For now, I have problem with the beginning of the section 2:
The metric of the near-extremal D3-brane is
## ds_{10}^2=H^{-\frac 1 2} (-h dt^2+d\vec x ^2)+H^{\frac 1 2} (\frac{dr^2}{h}+d\Omega_5^2) \ \ \ \ \ \ \ \left( H=1+(\frac{L}{r})^4 \ \ , \ \ h=1-(\frac{r_H}{r})^4 \right) \ \ \ \ \ (1)##
Here ##\vec x = (x, y, z) ## are the spatial coordinates along which the D3-brane is extended and ##dΩ^2_5## is the standard metric on the five-sphere ##S^5## with unit radius. The near-horizon limit consists of “dropping the 1” from H. Then the metric is ##AdS_5-Schwarzschild##,
##ds_5^2=(\frac{r}{L})^2 (-hdt^2+d\vec x^2)+(\frac{L}{r})^2 \frac{dr^2}{h} \ \ \ \ \ \ \ \ \ \ (2)##
times the metric for an ##S^5## of constant radius L.

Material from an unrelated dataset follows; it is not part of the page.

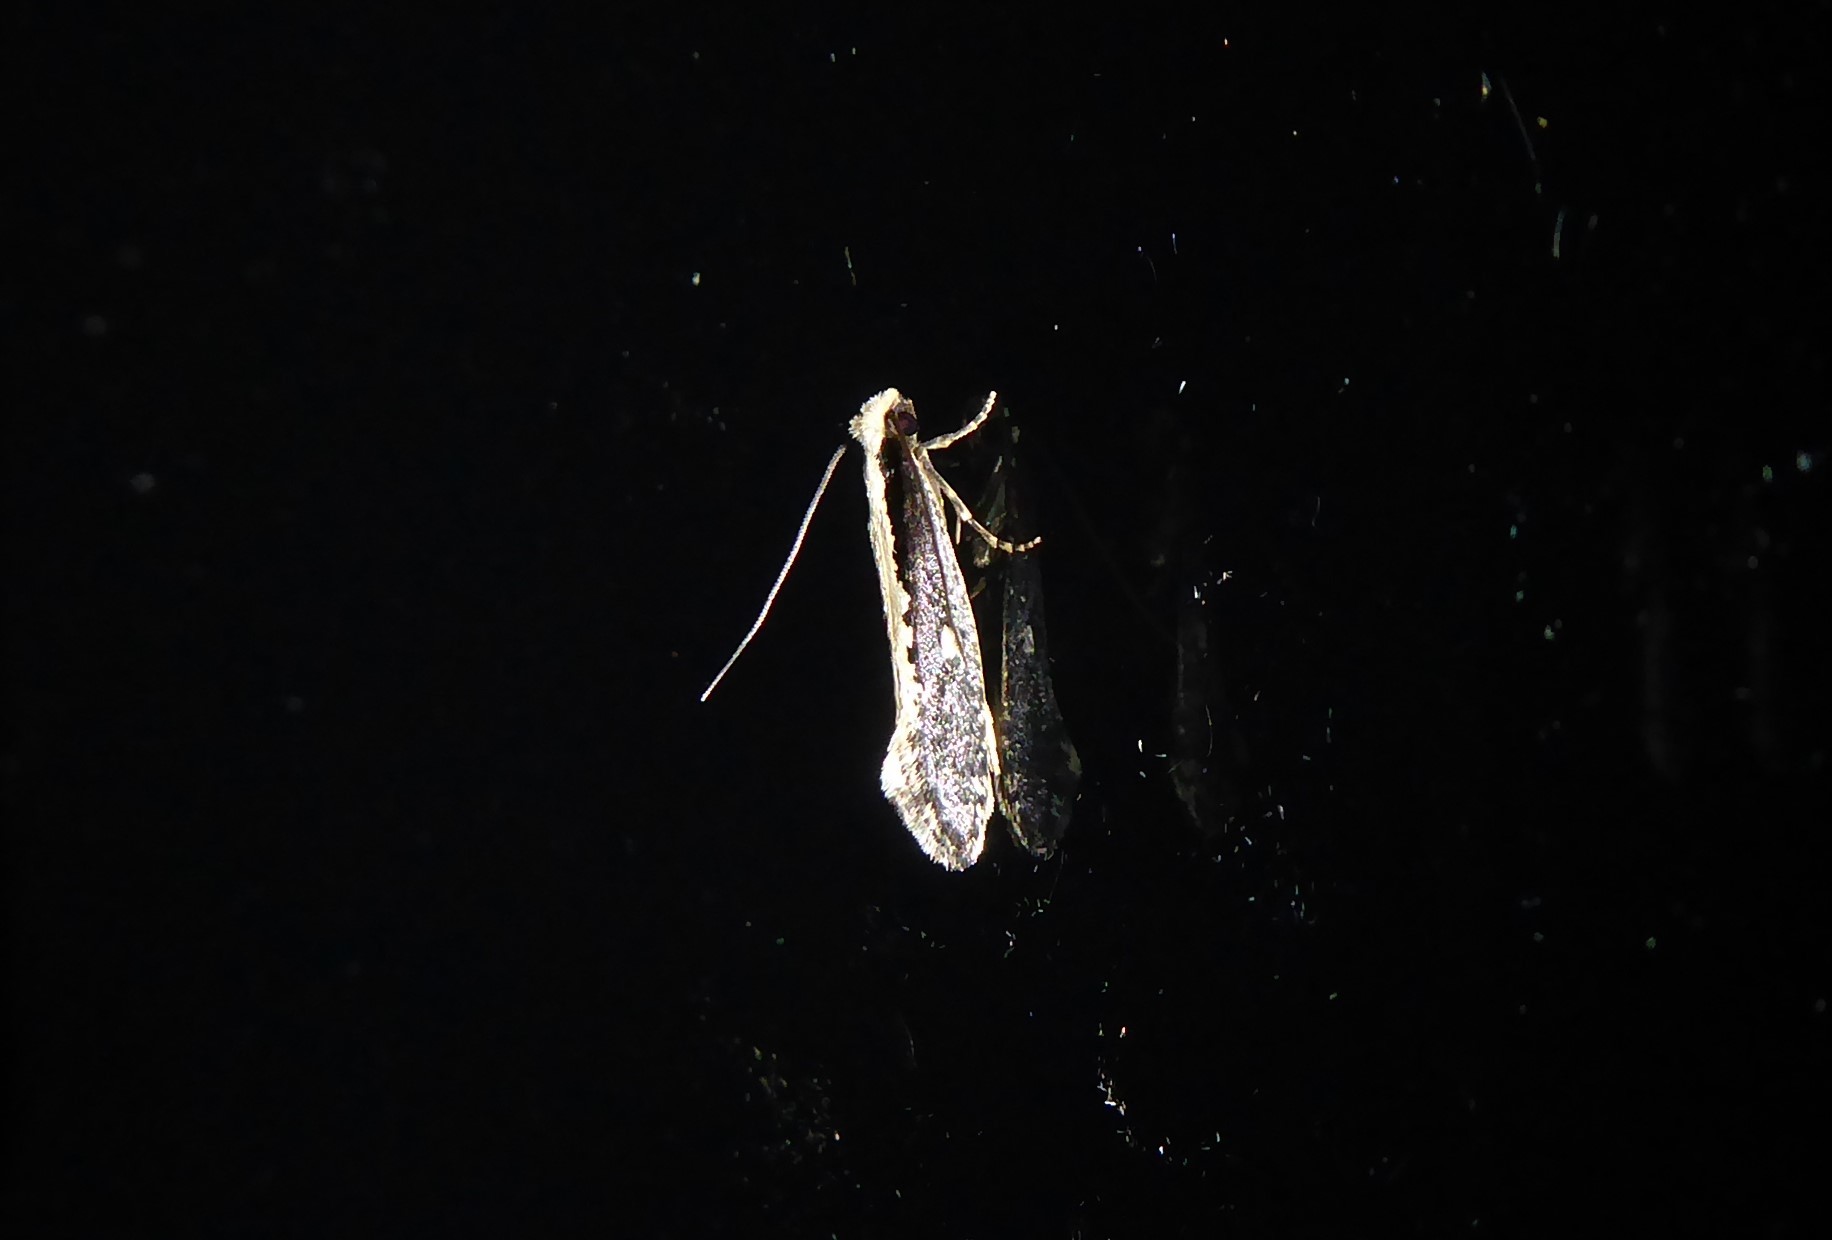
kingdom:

I don't understand how he got equation (2) from equation (1) by just "dropping the 1 from H"! Because when I do that, I get:
## (\frac r L)^2 ( -h dt^2+ d \vec x ^2)+(\frac L r)^2 ( \frac{dr^2}{h}+d\Omega_5^2) ##
And this is really a mystery to me how that ## d\Omega_5^2 ## vanishes and reappears as an overall multiplicative factor! This really strange because in equation (1), the "radius" of the ##S^5## is ## H^{\frac 1 2} ## but in the near-horizon limit, it involves other coordinates too, actually their differentials which is non-sense because terms like ## dt^2 d\Omega_5^2 ## will appear in the metric. What is the author doing here?
Thanks

I think there might be a typo in (1) and it should be

$$ds^2 = H^{-1/2} (-h dt^2 + d \vec x^2) + H^{1/2} (\frac{dr^2}{h} + r^2 d\Omega^2)$$
Then you get Schwarzschild-AdS x S^5 as the near-horizon limit. You should see that the S^5 now gets a constant radius equal to the AdS radius.

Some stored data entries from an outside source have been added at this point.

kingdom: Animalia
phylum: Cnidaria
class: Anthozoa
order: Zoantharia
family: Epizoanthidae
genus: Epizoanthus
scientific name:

In (2), Gubser also drops the S^5 part of the metric, because it will no longer play a role. (There are fancier situations where it does play a role...if you allow your fields to depend on the S^5 coordinates then things can quickly become a mess.)

ShayanJ

## 1. What is a D3-brane?

A D3-brane is a type of brane, or extended object, in string theory that has three spatial dimensions. It is a fundamental object in the theory and plays a key role in various string theoretic constructions.

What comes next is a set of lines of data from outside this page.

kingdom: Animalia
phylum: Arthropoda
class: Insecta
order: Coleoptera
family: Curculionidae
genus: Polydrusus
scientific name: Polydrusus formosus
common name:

AdS5-Schwarzschild is a black hole solution in five-dimensional anti-de Sitter space (AdS5) that is often used in string theory to study the AdS/CFT correspondence. It is a combination of the AdS5 space and the Schwarzschild black hole solution.

## 3. How are D3-branes related to AdS5-Schwarzschild?

In the AdS/CFT correspondence, D3-branes are related to AdS5-Schwarzschild through the holographic principle. This principle states that a quantum system in a higher-dimensional space can be described by a classical system in a lower-dimensional space. In this case, the D3-branes in the higher-dimensional AdS5 space are dual to the black hole in the lower-dimensional AdS5-Schwarzschild space.

## 4. What applications does the study of From D3-Brane to AdS5-Schwarzschild have?

The study of From D3-Brane to AdS5-Schwarzschild has many applications in string theory and theoretical physics. It allows for a better understanding of the AdS/CFT correspondence and the holographic principle, and also has implications for quantum gravity and black hole thermodynamics.

## 5. What are the current developments in the study of From D3-Brane to AdS5-Schwarzschild?

Currently, there is ongoing research in this area to deepen our understanding of the AdS/CFT correspondence and to explore its applications in other areas of physics, such as condensed matter systems and quantum information theory. There is also interest in extending this correspondence to other types of branes and higher dimensional spacetimes.